╔══

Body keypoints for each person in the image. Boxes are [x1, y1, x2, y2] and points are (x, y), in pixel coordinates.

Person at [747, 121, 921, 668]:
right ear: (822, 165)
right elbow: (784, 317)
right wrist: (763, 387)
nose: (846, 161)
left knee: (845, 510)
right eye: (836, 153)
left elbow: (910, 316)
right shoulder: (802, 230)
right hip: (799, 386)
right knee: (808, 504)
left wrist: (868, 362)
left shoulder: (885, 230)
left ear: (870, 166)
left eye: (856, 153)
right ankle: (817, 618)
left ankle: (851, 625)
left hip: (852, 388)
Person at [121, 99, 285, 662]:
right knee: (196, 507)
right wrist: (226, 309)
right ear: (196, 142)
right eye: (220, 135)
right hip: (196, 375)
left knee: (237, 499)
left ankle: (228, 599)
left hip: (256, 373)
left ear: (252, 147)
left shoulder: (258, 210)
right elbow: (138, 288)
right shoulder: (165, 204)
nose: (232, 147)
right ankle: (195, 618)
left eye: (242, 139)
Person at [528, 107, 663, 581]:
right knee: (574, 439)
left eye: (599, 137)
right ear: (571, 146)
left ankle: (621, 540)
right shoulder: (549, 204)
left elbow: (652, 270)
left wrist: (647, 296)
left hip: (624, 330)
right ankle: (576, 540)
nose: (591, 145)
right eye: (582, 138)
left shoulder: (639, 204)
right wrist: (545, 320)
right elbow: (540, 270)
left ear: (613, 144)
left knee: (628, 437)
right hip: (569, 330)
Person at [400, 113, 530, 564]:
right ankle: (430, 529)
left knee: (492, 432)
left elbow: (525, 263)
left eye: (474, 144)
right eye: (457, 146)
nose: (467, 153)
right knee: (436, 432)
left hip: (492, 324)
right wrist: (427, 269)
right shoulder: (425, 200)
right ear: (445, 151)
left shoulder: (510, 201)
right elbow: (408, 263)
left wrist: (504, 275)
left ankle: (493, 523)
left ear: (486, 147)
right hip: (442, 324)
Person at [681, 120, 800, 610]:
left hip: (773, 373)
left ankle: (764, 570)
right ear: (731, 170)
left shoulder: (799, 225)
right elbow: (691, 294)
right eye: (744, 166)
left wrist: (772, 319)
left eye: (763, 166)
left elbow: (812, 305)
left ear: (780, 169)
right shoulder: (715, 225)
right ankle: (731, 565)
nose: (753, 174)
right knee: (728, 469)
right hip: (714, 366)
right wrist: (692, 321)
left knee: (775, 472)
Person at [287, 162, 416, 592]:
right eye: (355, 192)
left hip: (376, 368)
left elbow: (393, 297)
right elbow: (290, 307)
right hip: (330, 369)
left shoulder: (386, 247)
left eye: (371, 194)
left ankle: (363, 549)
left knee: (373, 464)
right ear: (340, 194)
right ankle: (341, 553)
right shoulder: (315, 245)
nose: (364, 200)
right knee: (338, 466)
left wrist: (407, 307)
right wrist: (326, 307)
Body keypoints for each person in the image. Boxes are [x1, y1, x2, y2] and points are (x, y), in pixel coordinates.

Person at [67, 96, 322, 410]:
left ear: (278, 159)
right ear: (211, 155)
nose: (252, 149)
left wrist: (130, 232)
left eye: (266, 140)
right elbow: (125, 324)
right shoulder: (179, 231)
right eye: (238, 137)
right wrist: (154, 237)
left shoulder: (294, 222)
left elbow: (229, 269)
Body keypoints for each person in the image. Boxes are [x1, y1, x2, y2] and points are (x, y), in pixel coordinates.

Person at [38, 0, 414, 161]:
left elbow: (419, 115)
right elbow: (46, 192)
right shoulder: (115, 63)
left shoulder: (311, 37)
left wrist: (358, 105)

╚══

• Action item: Give back the records above exactly, limited to the lines between the one holding "left shoulder: (639, 204)" and the one holding "left wrist: (504, 275)", inclusive.

• Response to the exercise:
left shoulder: (639, 204)
right wrist: (545, 320)
right elbow: (540, 270)
left ear: (613, 144)
left knee: (628, 437)
right hip: (569, 330)
Person at [400, 113, 530, 564]:
right ankle: (430, 529)
left knee: (492, 432)
left elbow: (525, 263)
left eye: (474, 144)
right eye: (457, 146)
nose: (467, 153)
right knee: (436, 432)
left hip: (492, 324)
right wrist: (427, 269)
right shoulder: (425, 200)
right ear: (445, 151)
left shoulder: (510, 201)
right elbow: (408, 263)
left wrist: (504, 275)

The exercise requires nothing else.